Department of Cardiovascular Medicine, Tokushima University Hospital, Tokushima 770-8503, Japan.
Department of Medical Image Informatics, Graduate School of Biomedical Sciences, Tokushima University, Tokushima 770-8503, Japan.
Biomolecules. 2020 Apr 25;10(5):665. doi: 10.3390/biom10050665.
A proper echocardiographic study requires several video clips recorded from different acquisition angles for observation of the complex cardiac anatomy. However, these video clips are not necessarily labeled in a database. Identification of the acquired view becomes the first step of analyzing an echocardiogram. Currently, there is no consensus whether the mislabeled samples can be used to create a feasible clinical prediction model of ejection fraction (EF). The aim of this study was to test two types of input methods for the classification of images, and to test the accuracy of the prediction model for EF in a learning database containing mislabeled images that were not checked by observers. We enrolled 340 patients with five standard views (long axis, short axis, 3-chamber view, 4-chamber view and 2-chamber view) and 10 images in a cycle, used for training a convolutional neural network to classify views (total 17,000 labeled images). All DICOM images were rigidly registered and rescaled into a reference image to fit the size of echocardiographic images. We employed 5-fold cross validation to examine model performance. We tested models trained by two types of data, averaged images and 10 selected images. Our best model (from 10 selected images) classified video views with 98.1% overall test accuracy in the independent cohort. In our view classification model, 1.9% of the images were mislabeled. To determine if this 98.1% accuracy was acceptable for creating the clinical prediction model using echocardiographic data, we tested the prediction model for EF using learning data with a 1.9% error rate.

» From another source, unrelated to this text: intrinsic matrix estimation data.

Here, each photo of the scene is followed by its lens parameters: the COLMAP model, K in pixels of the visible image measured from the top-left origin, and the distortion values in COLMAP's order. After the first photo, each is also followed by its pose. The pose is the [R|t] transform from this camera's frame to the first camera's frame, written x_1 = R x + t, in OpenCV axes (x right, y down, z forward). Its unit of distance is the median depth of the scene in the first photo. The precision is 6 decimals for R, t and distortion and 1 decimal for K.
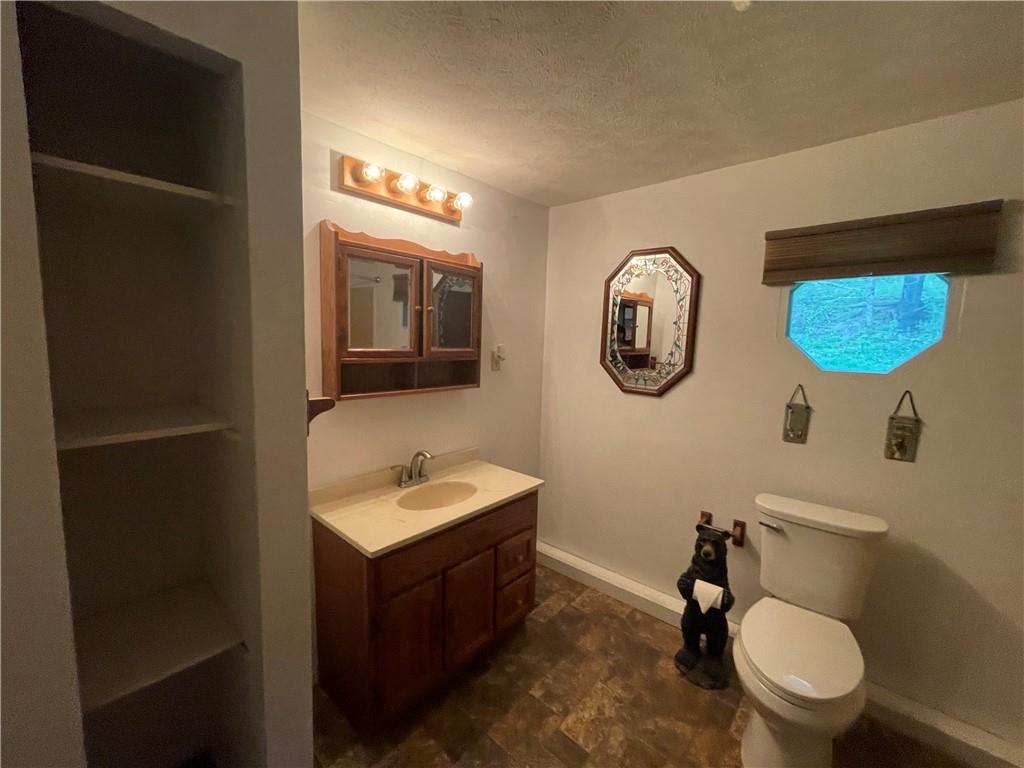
lens RADIAL K [[415.6, 0, 510.1], [0, 415.6, 382.6], [0, 0, 1]] dist [-0.011199, 0.001291]
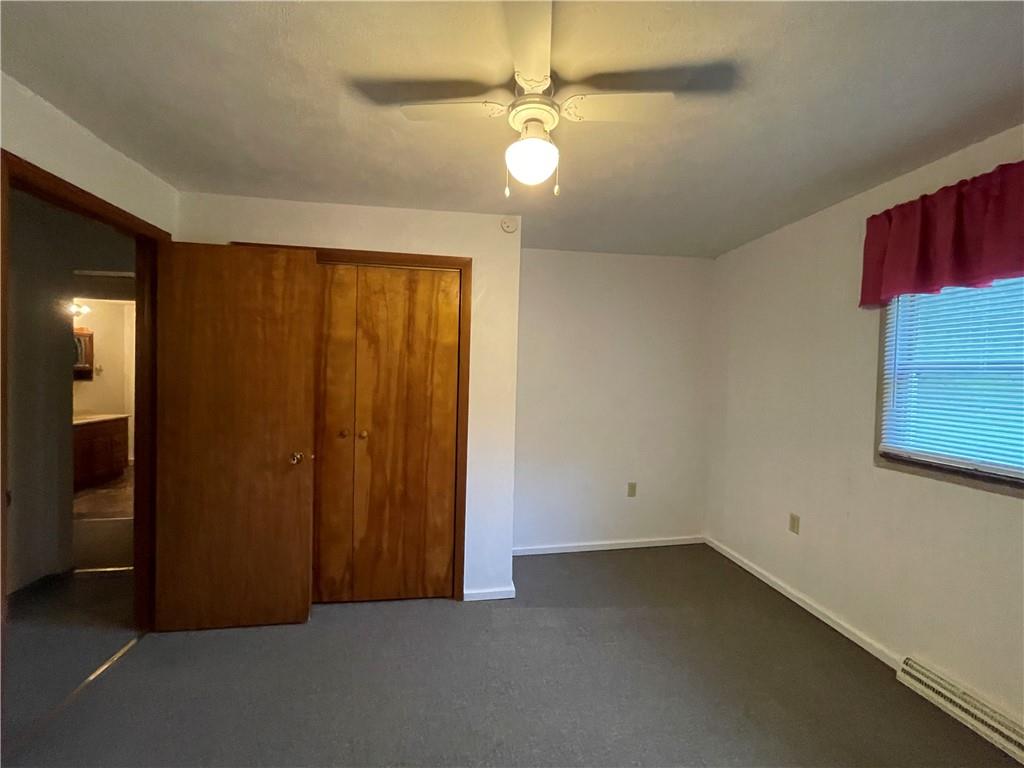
lens RADIAL K [[415.6, 0, 510.3], [0, 415.6, 379.1], [0, 0, 1]] dist [-0.011199, 0.001291]
pose [[0.630065, -0.037365, 0.775643, -0.478179], [0.084350, 0.996225, -0.020527, 0.298676], [-0.771948, 0.078358, 0.630838, -2.883922]]
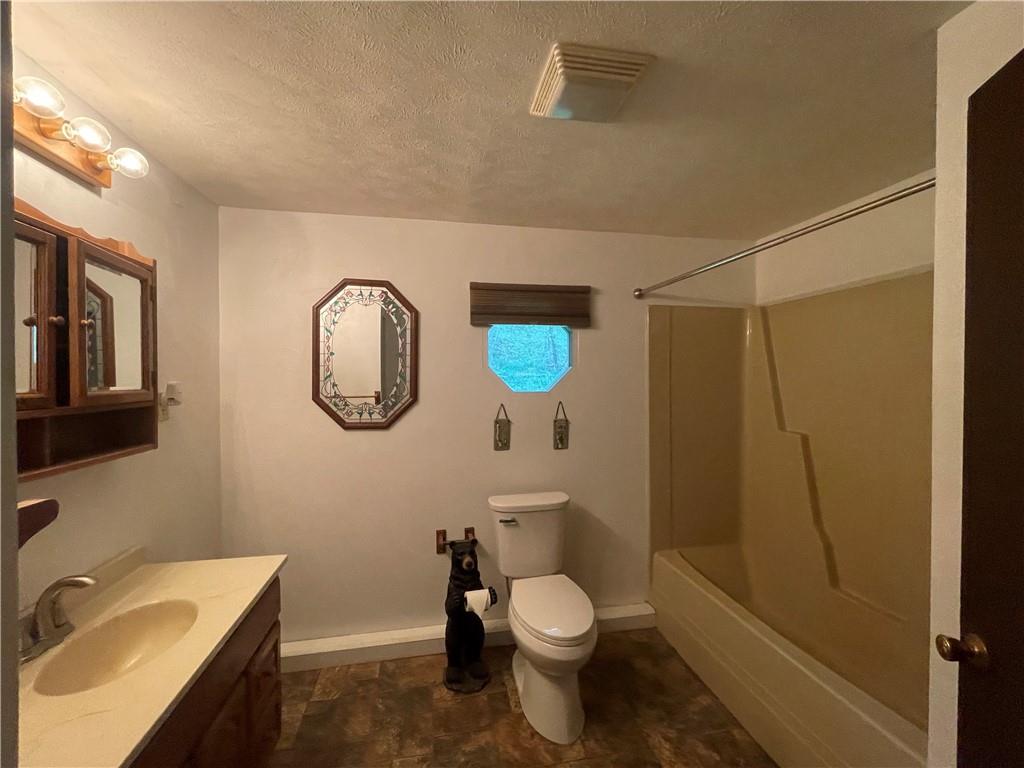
lens RADIAL K [[415.6, 0, 508.3], [0, 415.6, 382.5], [0, 0, 1]] dist [-0.011199, 0.001291]
pose [[0.600129, -0.033867, 0.799186, -0.298167], [0.101033, 0.994311, -0.033731, -0.015341], [-0.793497, 0.100987, 0.600137, 0.195603]]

The accuracy of the prediction model for EF was warranted, even with training data containing 1.9% mislabeled images. The CNN algorithm can classify images into five standard views in a clinical setting. Our results suggest that this approach may provide a clinically feasible accuracy level of view classification for the analysis of echocardiographic data.
一个恰当的超声心动图研究需要从不同采集角度记录多个视频片段,以便观察复杂的心脏解剖结构。然而,这些视频片段在数据库中并不一定带有标签。获取视图的识别成为分析超声心动图的第一步。目前,对于带有错误标签的样本是否可以用于创建射血分数(EF)的可行临床预测模型,尚无共识。本研究旨在测试两种类型的图像分类输入方法,并在一个包含未经观察者检查的错误标记图像的学习数据库中测试 EF 预测模型的准确性。我们招募了 340 名患者,每个患者均有五个标准视图(长轴、短轴、三腔心视图、四腔心视图和两腔心视图)和 10 个循环图像,用于训练一个卷积神经网络来对视图进行分类(总共 17000 个标记图像)。所有 DICOM 图像均经过刚性配准并重新缩放为参考图像,以适应超声心动图图像的大小。我们采用 5 折交叉验证来检查模型性能。我们测试了两种类型的数据训练的模型,即平均图像和 10 个选定图像。我们最好的模型(从 10 个选定图像中)在独立队列中以 98.1%的整体测试准确性对视频视图进行分类。在我们的视图分类模型中,有 1.9%的图像被错误标记。为了确定使用超声心动图数据创建临床预测模型时,这种 98.1%的准确性是否可以接受,我们使用学习数据进行了 EF 预测模型测试,学习数据的错误率为 1.9%。EF 预测模型的准确性是有保证的,即使训练数据中包含 1.9%的错误标记图像。CNN 算法可以在临床环境中将图像分类为五个标准视图。我们的结果表明,这种方法可能为超声心动图数据的分析提供可接受的视图分类准确度。